This zucchini pancake recipe is inspired by a popular dish in Turkey called mucver (pronounced moosh-vair).
This version is slightly different, with the addition of crumbled feta cheese and fresh dill. I also added grated carrots, fresh thyme, lemon zest and honey.
I think zucchini pancakes should be the size of a traditional American pancake, so I made them twice as big as the recipe called for, using ¼ cup batter for each one. For appetizers, you could make them smaller, and they'd be perfect as two-bite pancakes. (Use 1 tablespoon batter each.)
For this recipe, you will need about three large zucchini and two large carrots. Measure after you shred the vegetables, and squeeze out any excess moisture.
The original New York Times recipe says to make sure the zucchini is well drained before mixing all the ingredients. This ensures a crispy but tender pancake every time.
My recipe removes the seeds in the middle to keep the pancake from becoming too mushy. Use your food processor shredder to make easy work of grating the zucchini and carrots. A box grater will work just fine, too.
If your zucchini is ultra-fresh, leave the skin on, as the green color will make beautiful pancakes with the orange carrots. Serve with whipped feta and yogurt sauce at the table. Add a drizzle of honey over the top, if you like.
Contact Lorraine Fina Stevenski at email@example.com.

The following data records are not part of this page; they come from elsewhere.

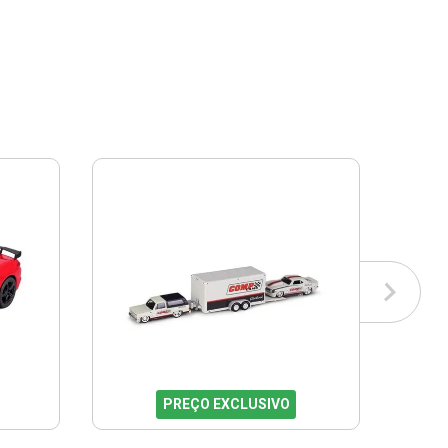
PREÇO EXCLUSIVO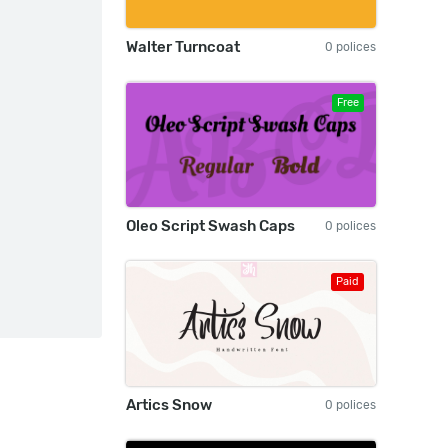
Walter Turncoat
0 polices
Free
Oleo Script Swash Caps
0 polices
Paid
Artics Snow
0 polices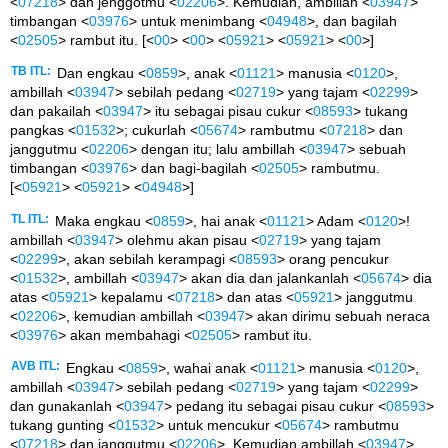
<
07218
> dan jenggotmu <
02206
>. Kemudian, ambillah <
03947
>
timbangan <
03976
> untuk menimbang <
04948
>, dan bagilah
<
02505
> rambut itu. [<
00
> <
00
> <
05921
> <
05921
> <
00
>]
TB ITL:
Dan engkau <
0859
>, anak <
01121
> manusia <
0120
>,
ambillah <
03947
> sebilah pedang <
02719
> yang tajam <
02299
>
dan pakailah <
03947
> itu sebagai pisau cukur <
08593
> tukang
pangkas <
01532
>; cukurlah <
05674
> rambutmu <
07218
> dan
janggutmu <
02206
> dengan itu; lalu ambillah <
03947
> sebuah
timbangan <
03976
> dan bagi-bagilah <
02505
> rambutmu.
[<
05921
> <
05921
> <
04948
>]
TL ITL:
Maka engkau <
0859
>, hai anak <
01121
> Adam <
0120
>!
ambillah <
03947
> olehmu akan pisau <
02719
> yang tajam
<
02299
>, akan sebilah kerampagi <
08593
> orang pencukur
<
01532
>, ambillah <
03947
> akan dia dan jalankanlah <
05674
> dia
atas <
05921
> kepalamu <
07218
> dan atas <
05921
> janggutmu
<
02206
>, kemudian ambillah <
03947
> akan dirimu sebuah neraca
<
03976
> akan membahagi <
02505
> rambut itu.
AVB ITL:
Engkau <
0859
>, wahai anak <
01121
> manusia <
0120
>,
ambillah <
03947
> sebilah pedang <
02719
> yang tajam <
02299
>
dan gunakanlah <
03947
> pedang itu sebagai pisau cukur <
08593
>
tukang gunting <
01532
> untuk mencukur <
05674
> rambutmu
<
07218
> dan janggutmu <
02206
>. Kemudian ambillah <
03947
>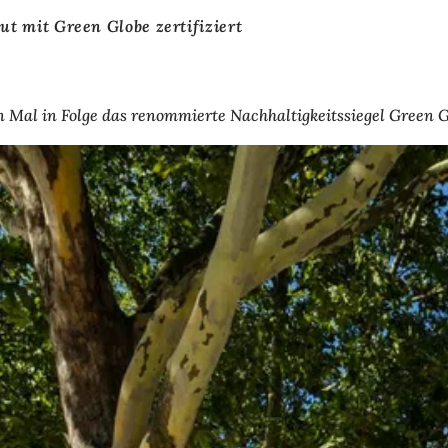
 mit Green Globe zertifiziert
Mal in Folge das renommierte Nachhaltigkeitssiegel Green G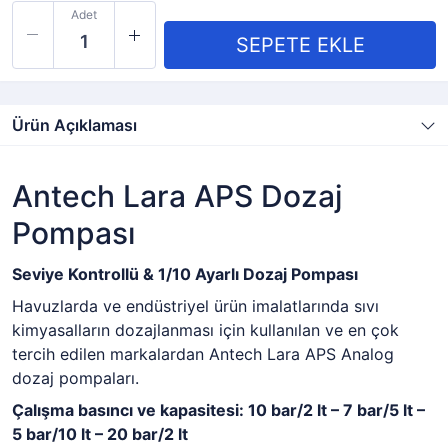
Adet
Ürün Açıklaması
Antech Lara APS Dozaj
Pompası
Seviye Kontrollü & 1/10 Ayarlı Dozaj Pompası
Havuzlarda ve endüstriyel ürün imalatlarında sıvı
kimyasalların dozajlanması için kullanılan ve en çok
tercih edilen markalardan Antech Lara APS Analog
dozaj pompaları.
Çalışma basıncı ve kapasitesi: 10 bar/2 lt – 7 bar/5 lt –
5 bar/10 lt – 20 bar/2 lt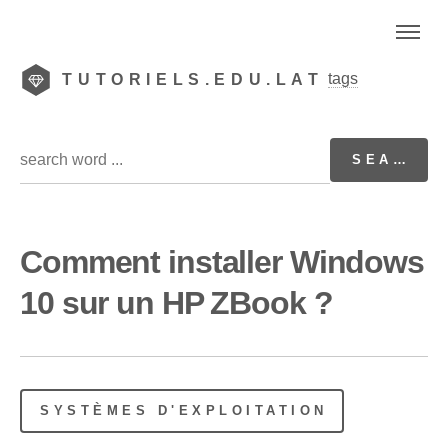
tags
TUTORIELS.EDU.LAT
Comment installer Windows
10 sur un HP ZBook ?
SYSTÈMES D'EXPLOITATION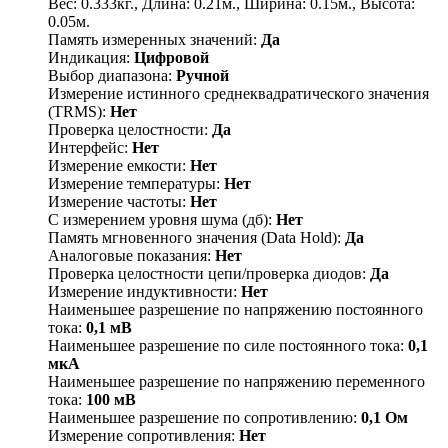
Вес: 0.333кг., Длина: 0.21м., Ширина: 0.15м., Высота:
0.05м.
Память измеренных значений:
Да
Индикация:
Цифровой
Выбор диапазона:
Ручной
Измерение истинного среднеквадратического значения
(ТRMS):
Нет
Проверка целостности:
Да
Интерфейс:
Нет
Измерение емкости:
Нет
Измерение температуры:
Нет
Измерение частоты:
Нет
С измерением уровня шума (дб):
Нет
Память мгновенного значения (Data Hold):
Да
Аналоговые показания:
Нет
Проверка целостности цепи/проверка диодов:
Да
Измерение индуктивности:
Нет
Наименьшее разрешение по напряжению постоянного
тока:
0,1 мВ
Наименьшее разрешение по силе постоянного тока:
0,1
мкА
Наименьшее разрешение по напряжению переменного
тока:
100 мВ
Наименьшее разрешение по сопротивлению:
0,1 Ом
Измерение сопротивления:
Нет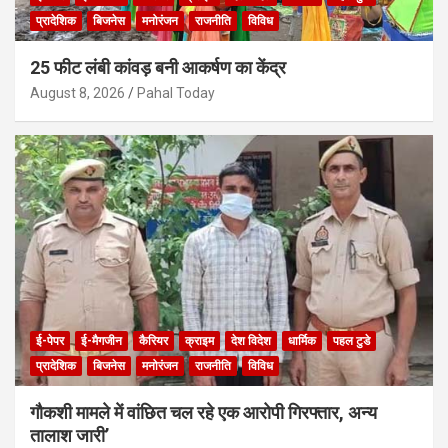
प्रादेशिक
बिजनेस
मनोरंजन
राजनीति
विविध
25 फीट लंबी कांवड़ बनी आकर्षण का केंद्र
August 8, 2026
Pahal Today
ई-पेपर
ई-मैगजीन
कैरियर
क्राइम
देश विदेश
धार्मिक
पहल टुडे
प्रादेशिक
बिजनेस
मनोरंजन
राजनीति
विविध
गौकशी मामले में वांछित चल रहे एक आरोपी गिरफ्तार, अन्य
तालाश जारी’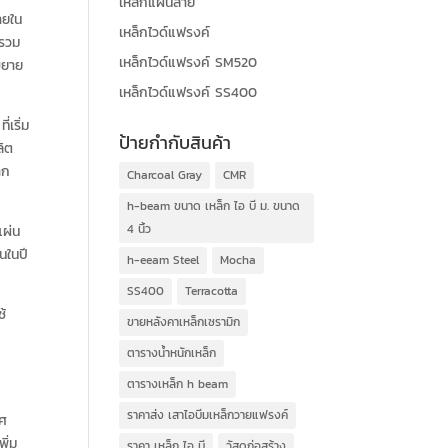
เหล็กแผ่นลาย
ายใน
เหล็กไวด์แฟรงค์
ยรวม
เหล็กไวด์แฟรงค์ SM520
ขยาย
เหล็กไวด์แฟรงค์ SS400
เริ่ม
ป้ายกำกับสินค้า
ลิต
าก
Charcoal Gray
CMR
h-beam ขนาด เหล็ก ไอ บี ม. ขนาด
4 นิ้ว
แผ่น
นในปี
h-eeam Steel
Mocha
SS400
Terracotta
ช้
ขายหลังคาเหล็กเซรามิก
ี
ตารางน้ำหนักเหล็ก
ี
ตารางเหล็ก h beam
ราคาส่ง เสาไอบีมเหล็กวายแฟรงค์
ทศ
พิ่ม
ราคา เหล็ก ไอ บี
วัสดุก่อสร้าง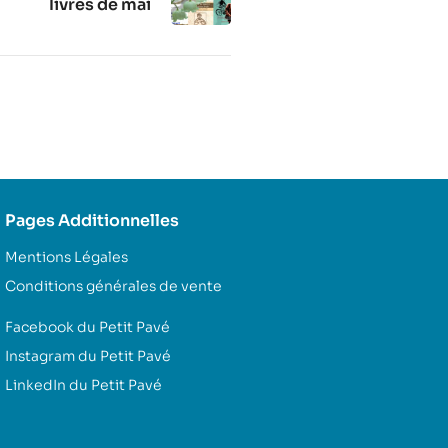
livres de mai
Pages Additionnelles
Mentions Légales
Conditions générales de vente
Facebook du Petit Pavé
Instagram du Petit Pavé
LinkedIn du Petit Pavé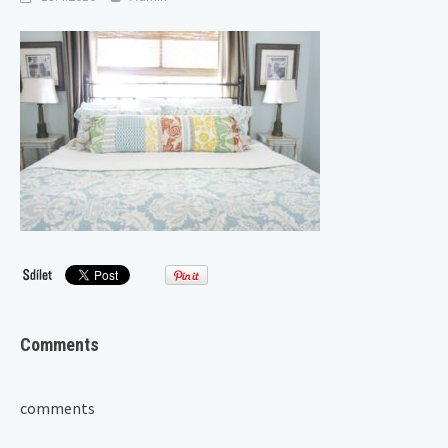
Comments
comments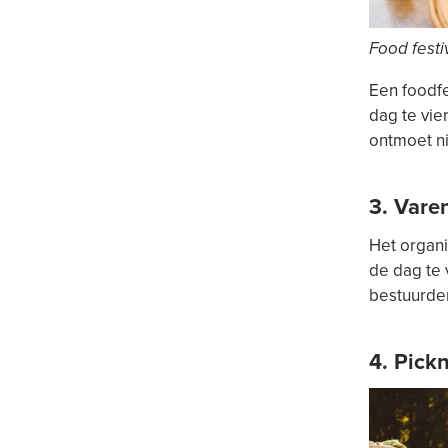
Food festi
Een foodfe
dag te vie
ontmoet n
3. Varen
Het organi
de dag te 
bestuurder
4. Pick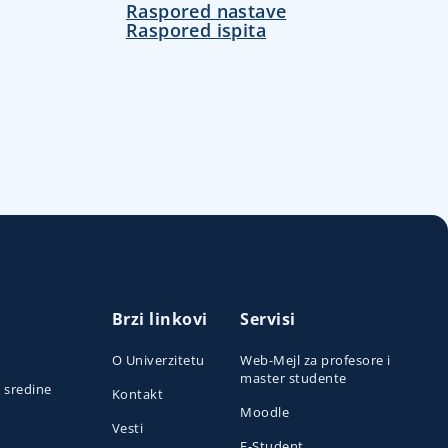
Raspored nastave
Raspored ispita
Brzi linkovi
Servisi
O Univerzitetu
Web-Mejl za profesore i
master studente
e sredine
Kontakt
Moodle
Vesti
E-Student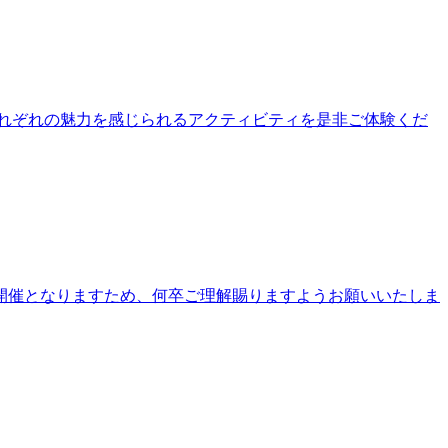
公園それぞれの魅力を感じられるアクティビティを是非ご体験くだ
開催となりますため、何卒ご理解賜りますようお願いいたしま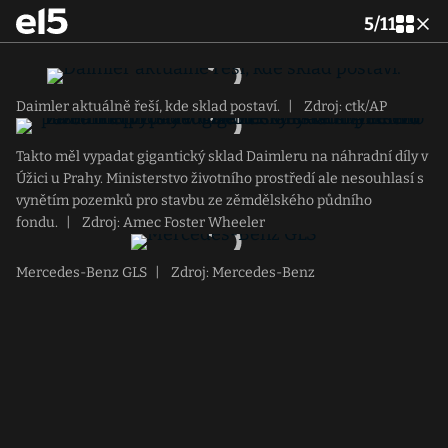
5
/
11
Daimler aktuálně řeší, kde sklad postaví.
|
Zdroj: ctk/AP
Takto měl vypadat gigantický sklad Daimleru na náhradní díly v
Úžici u Prahy. Ministerstvo životního prostředí ale nesouhlasí s
vynětím pozemků pro stavbu ze zěmdělského půdního
fondu.
|
Zdroj: Amec Foster Wheeler
Mercedes-Benz GLS
|
Zdroj: Mercedes-Benz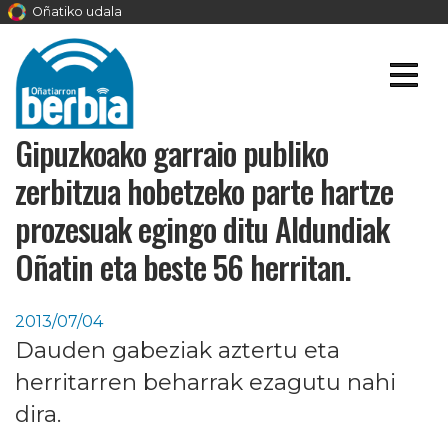
Oñatiko udala
Gipuzkoako garraio publiko
zerbitzua hobetzeko parte hartze
prozesuak egingo ditu Aldundiak
Oñatin eta beste 56 herritan.
2013/07/04
Dauden gabeziak aztertu eta
herritarren beharrak ezagutu nahi
dira.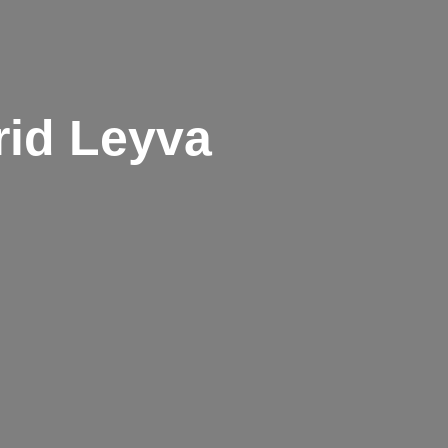
rid Leyva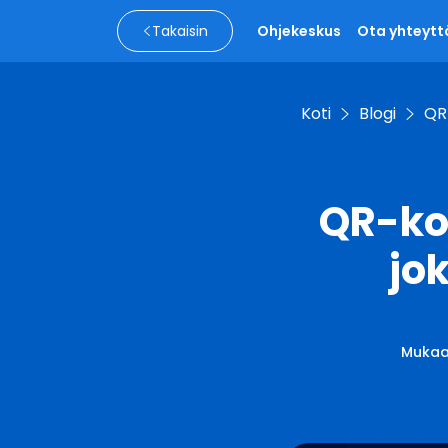
Takaisin
Ohjekeskus
Ota yhteytt
Koti
Blogi
QR
QR-ko
jo
Muka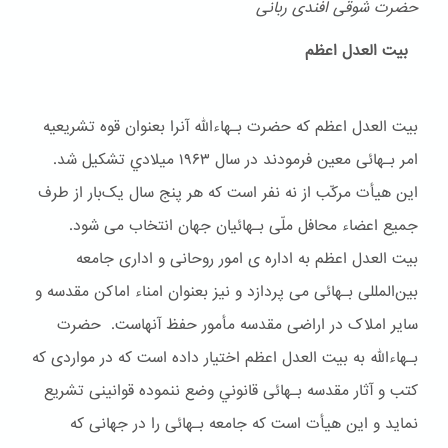
حضرت شوقی افندی ربانی
بیت العدل اعظم
بیت العدل اعظم که حضرت بـهاءالله آنرا بعنوان قوه تشریعیه
امر بـهائی معین فرمودند در سال ۱۹۶۳ ميلادي تشکیل شد.
این هیأت مرکّب از نه نفر است که هر پنج سال یک‌بار از طرف
جمیع اعضاء محافل ملّی بـهائیان جهان انتخاب می شود.
بیت العدل اعظم به اداره ی امور روحانی و اداری جامعه
بین‌المللی بـهائی می پردازد و نیز بعنوان امناء اماکن مقدسه و
سایر املاک در اراضی مقدسه مأمور حفظ آنهاست. حضرت
بـهاءالله به بیت العدل اعظم اختیار داده است که در مواردی که
کتب و آثار مقدسه بـهائی قانوني وضع ننموده قوانینی تشریع
نماید و این هیأت است که جامعه بـهائی را در جهانی که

Turkish Feta Zucchini and Carrot Pancakes
3 cups shredded zucchini
1 cup shredded carrots
3 large eggs, beaten
½ cup all-purpose flour
½ teaspoon fine sea salt
½ teaspoon freshly grated black pepper
1 tablespoon olive oil
1 cup crumbled feta cheese
½ cup finely chopped green onions, white and green parts
2 tablespoons fresh thyme leaves
1 tablespoon fresh Italian parsley, finely minced
1 tablespoon honey
Zest of 1 lemon
1 teaspoon baking powder
¼ cup canola oil, or more if needed
For the sauce:
1 cup plain Greek yogurt
½ cup crumbled feta cheese
Zest of 1 lemon
1 tablespoon honey, or more to top and serve
¼ cup finely minced green onions, white and green parts
1 tablespoon finely minced Italian parsley
Cut each zucchini in half lengthwise. With a small spoon, scoop out the seeds in the middle and discard. Wipe dry with a paper towel. Grate the zucchini with a box grater or food processor grating blade. Remove to a paper towel and squeeze out the excess moisture. Place in a large mixing bowl.
Peel and grate the carrots, then add to the mixing bowl.
Set a rack in a half-sheet pan for the pancakes. To the mixing bowl with the zucchini and carrots, stir in the beaten eggs with a fork and mix well. Stir in the flour, salt, pepper, olive oil, feta, green onions, thyme, parsley, honey and lemon zest, mixing well. Add the baking powder and then mix well again. Use the batter immediately or the zucchini will become too watery.
In a 12-inch nonstick skillet, add the canola oil and heat on high until shimmering. Place heaping ¼-cup scoops of batter in the pan, about four per batch, separated by at least 1 inch. Slightly flatten each pancake.
Shallow fry on each side until nicely browned and puffed. Add more oil if needed and repeat with the remaining batter. Place the cooked pancakes on the rack in the sheet pan. Serve hot or keep warm in the oven until ready to serve.
Make the sauce: To the bowl of a small food processor, add the yogurt, feta, lemon zest and honey. Process just until smooth. Remove to a serving bowl and stir in the green onions and parsley. Cover and refrigerate until ready to serve. You can drizzle more honey over the top when ready to serve.
Makes about 10 pancakes and 1 ½ cups sauce.